_Tasks to carry out_
- a) Answer these questions from the code excerpt, one answer per line with matching marks:
(i) In what format are the bounding box coordinates given?
(ii) What is the default value of the label parameter?
(iii) What does the helper function return?
- b) Please duplicate everything in the code excerpt from "Helper function for" down to "(default is None)".

_Text section_

Inference Result Visualization#

Define utility functions to visualize the inference results

from typing import Optional


def add_detection_box(box: np.ndarray, image: np.ndarray, label: Optional[str] = None) -> np.ndarray:
    """
    Helper function for adding single bounding box to the image

    Parameters
    ----------
    box : np.ndarray
        Bounding box coordinates in format [ymin, xmin, ymax, xmax]
    image : np.ndarray
        The image to which detection box is added
    label : str, optional
        Detection box label string, if not provided will not be added to result image (default is None)

    Returns
    -------
    np.ndarray
        NumPy array including both image and detection box

    """
    ymin, xmin, ymax, xmax = box
    point1, point2 = (int(xmin), int(ymin)), (int(xmax), int(ymax))

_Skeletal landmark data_

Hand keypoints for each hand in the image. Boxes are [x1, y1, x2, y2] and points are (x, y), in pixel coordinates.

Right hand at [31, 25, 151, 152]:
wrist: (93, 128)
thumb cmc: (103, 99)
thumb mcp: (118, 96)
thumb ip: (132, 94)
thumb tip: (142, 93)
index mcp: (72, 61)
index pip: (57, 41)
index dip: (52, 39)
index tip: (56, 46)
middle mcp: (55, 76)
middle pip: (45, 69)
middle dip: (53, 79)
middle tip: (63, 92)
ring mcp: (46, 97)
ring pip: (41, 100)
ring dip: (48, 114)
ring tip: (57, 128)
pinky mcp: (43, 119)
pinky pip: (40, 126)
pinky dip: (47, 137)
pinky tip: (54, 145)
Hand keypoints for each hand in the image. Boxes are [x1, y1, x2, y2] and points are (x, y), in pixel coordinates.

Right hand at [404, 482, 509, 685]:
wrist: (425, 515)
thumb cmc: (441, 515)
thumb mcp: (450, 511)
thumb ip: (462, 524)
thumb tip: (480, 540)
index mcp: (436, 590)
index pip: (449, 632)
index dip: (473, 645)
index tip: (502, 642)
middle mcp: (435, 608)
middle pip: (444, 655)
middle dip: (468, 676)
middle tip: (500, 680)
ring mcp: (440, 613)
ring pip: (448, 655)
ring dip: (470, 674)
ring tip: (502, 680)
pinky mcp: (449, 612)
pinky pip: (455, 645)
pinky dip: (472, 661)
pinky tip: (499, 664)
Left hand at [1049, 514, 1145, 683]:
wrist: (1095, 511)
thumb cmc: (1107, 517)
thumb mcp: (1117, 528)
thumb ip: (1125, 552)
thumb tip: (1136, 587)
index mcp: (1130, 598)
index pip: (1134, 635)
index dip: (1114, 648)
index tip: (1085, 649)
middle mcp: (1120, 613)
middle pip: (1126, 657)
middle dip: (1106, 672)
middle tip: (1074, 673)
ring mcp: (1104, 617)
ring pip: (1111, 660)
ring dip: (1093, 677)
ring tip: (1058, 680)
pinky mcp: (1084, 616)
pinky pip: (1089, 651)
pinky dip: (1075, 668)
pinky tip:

_Responses_
- a)
(i) [ymin, xmin, ymax, xmax]
(ii) None
(iii) A NumPy array including both image and detection box

- b)
Helper function for adding single bounding box to the image

    Parameters
    ----------
    box : np.ndarray
        Bounding box coordinates in format [ymin, xmin, ymax, xmax]
    image : np.ndarray
        The image to which detection box is added
    label : str, optional
        Detection box label string, if not provided will not be added to result image (default is None)